DIRECTIVE: Begin at the first line of the material and stop after the line that contains "through the process and keep detailed". Express those lines as a JSON list of strings with one string per line, and leave out any blank lines.

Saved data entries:
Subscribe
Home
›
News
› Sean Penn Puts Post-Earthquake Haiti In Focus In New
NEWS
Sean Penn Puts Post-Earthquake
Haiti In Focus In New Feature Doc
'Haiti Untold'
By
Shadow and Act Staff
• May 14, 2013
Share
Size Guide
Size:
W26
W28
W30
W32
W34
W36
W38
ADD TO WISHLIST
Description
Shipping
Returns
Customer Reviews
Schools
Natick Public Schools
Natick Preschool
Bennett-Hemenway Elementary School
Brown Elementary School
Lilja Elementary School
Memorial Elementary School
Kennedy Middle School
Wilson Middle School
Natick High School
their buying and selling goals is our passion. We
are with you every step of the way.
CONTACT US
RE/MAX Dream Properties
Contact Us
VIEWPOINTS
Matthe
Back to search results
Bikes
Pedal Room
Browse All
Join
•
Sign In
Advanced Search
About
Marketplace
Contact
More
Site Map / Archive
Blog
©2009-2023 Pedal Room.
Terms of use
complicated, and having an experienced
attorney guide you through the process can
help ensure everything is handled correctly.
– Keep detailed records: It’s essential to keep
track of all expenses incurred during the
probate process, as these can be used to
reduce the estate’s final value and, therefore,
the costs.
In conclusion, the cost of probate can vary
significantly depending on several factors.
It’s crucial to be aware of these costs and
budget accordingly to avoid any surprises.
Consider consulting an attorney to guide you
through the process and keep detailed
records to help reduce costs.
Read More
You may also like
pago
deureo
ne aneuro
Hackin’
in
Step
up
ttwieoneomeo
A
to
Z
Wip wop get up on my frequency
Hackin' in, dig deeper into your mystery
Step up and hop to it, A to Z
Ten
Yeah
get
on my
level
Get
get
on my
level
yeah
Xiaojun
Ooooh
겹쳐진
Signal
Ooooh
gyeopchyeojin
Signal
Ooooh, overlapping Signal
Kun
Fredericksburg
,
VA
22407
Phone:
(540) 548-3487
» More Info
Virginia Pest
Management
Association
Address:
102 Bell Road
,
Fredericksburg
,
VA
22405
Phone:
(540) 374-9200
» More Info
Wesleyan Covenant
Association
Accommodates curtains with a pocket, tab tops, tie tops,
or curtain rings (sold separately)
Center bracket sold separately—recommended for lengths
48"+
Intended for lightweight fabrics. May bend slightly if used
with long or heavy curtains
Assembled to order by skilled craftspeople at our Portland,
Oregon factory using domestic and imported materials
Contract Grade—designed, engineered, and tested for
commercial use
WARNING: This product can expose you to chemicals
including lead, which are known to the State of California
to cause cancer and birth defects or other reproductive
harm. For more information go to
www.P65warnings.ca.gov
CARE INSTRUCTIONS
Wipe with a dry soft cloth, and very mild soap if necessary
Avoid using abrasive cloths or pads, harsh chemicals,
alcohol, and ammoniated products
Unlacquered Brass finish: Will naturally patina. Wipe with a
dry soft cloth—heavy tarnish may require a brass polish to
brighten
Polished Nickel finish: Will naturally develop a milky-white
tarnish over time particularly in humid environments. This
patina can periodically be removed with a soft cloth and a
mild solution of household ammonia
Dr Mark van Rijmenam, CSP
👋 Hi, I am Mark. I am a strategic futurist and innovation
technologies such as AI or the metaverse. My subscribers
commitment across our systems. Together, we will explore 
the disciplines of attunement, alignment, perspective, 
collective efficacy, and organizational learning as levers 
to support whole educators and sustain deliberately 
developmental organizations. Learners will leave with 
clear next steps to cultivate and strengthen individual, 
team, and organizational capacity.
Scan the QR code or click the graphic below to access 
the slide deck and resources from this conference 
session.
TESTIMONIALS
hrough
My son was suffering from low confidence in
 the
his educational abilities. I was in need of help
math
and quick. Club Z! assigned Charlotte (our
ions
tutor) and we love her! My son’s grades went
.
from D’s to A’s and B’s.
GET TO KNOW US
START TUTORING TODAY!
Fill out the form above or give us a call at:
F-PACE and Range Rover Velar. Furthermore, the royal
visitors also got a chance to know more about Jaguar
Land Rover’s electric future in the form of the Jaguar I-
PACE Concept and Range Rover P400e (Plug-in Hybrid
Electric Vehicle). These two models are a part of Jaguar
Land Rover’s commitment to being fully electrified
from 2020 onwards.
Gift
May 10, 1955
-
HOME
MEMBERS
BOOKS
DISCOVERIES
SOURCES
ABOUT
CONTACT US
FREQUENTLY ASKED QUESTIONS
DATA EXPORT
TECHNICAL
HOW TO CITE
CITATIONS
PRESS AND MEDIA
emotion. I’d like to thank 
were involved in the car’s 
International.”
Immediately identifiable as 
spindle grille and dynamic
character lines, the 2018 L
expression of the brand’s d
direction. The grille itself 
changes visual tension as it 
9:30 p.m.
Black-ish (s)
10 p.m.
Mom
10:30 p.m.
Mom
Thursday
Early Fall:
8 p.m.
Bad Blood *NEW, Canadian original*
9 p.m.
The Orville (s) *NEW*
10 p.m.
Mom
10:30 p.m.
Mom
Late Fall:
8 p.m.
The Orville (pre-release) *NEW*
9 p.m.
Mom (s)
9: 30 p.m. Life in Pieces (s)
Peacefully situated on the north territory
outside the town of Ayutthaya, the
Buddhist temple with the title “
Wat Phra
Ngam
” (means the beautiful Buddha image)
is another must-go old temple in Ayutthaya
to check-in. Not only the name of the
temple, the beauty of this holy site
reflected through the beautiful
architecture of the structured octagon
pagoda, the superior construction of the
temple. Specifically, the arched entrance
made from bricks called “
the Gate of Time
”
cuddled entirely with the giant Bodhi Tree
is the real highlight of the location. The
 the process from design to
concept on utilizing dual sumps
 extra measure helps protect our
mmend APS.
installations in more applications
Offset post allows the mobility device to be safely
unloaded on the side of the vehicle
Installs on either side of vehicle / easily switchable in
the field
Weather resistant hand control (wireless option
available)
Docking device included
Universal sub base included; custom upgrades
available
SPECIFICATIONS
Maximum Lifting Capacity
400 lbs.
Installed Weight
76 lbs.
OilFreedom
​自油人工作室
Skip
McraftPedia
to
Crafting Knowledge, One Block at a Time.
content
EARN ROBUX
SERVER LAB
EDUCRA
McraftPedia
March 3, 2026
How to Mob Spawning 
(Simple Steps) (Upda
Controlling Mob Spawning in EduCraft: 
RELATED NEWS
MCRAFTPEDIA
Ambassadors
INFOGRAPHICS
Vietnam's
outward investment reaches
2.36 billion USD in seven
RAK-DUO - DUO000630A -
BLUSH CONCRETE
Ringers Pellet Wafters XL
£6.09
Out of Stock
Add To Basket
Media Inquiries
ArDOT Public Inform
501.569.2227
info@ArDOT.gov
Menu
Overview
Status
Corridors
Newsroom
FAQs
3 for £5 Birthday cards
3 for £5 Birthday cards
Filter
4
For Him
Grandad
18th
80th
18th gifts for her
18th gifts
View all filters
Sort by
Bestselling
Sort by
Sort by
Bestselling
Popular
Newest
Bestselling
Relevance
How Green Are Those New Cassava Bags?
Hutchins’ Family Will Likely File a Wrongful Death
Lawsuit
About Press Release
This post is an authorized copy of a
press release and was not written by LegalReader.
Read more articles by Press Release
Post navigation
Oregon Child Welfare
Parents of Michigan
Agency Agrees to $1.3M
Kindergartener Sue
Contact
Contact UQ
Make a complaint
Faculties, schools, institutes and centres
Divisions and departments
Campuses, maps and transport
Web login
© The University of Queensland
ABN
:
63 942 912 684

EXERCISE RESULT:
[
  "Subscribe",
  "Home",
  "›",
  "News",
  "› Sean Penn Puts Post-Earthquake Haiti In Focus In New",
  "NEWS",
  "Sean Penn Puts Post-Earthquake",
  "Haiti In Focus In New Feature Doc",
  "'Haiti Untold'",
  "By",
  "Shadow and Act Staff",
  "• May 14, 2013",
  "Share",
  "Size Guide",
  "Size:",
  "W26",
  "W28",
  "W30",
  "W32",
  "W34",
  "W36",
  "W38",
  "ADD TO WISHLIST",
  "Description",
  "Shipping",
  "Returns",
  "Customer Reviews",
  "Schools",
  "Natick Public Schools",
  "Natick Preschool",
  "Bennett-Hemenway Elementary School",
  "Brown Elementary School",
  "Lilja Elementary School",
  "Memorial Elementary School",
  "Kennedy Middle School",
  "Wilson Middle School",
  "Natick High School",
  "their buying and selling goals is our passion. We",
  "are with you every step of the way.",
  "CONTACT US",
  "RE/MAX Dream Properties",
  "Contact Us",
  "VIEWPOINTS",
  "Matthe",
  "Back to search results",
  "Bikes",
  "Pedal Room",
  "Browse All",
  "Join",
  "•",
  "Sign In",
  "Advanced Search",
  "About",
  "Marketplace",
  "Contact",
  "More",
  "Site Map / Archive",
  "Blog",
  "©2009-2023 Pedal Room.",
  "Terms of use",
  "complicated, and having an experienced",
  "attorney guide you through the process can",
  "help ensure everything is handled correctly.",
  "– Keep detailed records: It’s essential to keep",
  "track of all expenses incurred during the",
  "probate process, as these can be used to",
  "reduce the estate’s final value and, therefore,",
  "the costs.",
  "In conclusion, the cost of probate can vary",
  "significantly depending on several factors.",
  "It’s crucial to be aware of these costs and",
  "budget accordingly to avoid any surprises.",
  "Consider consulting an attorney to guide you",
  "through the process and keep detailed"
]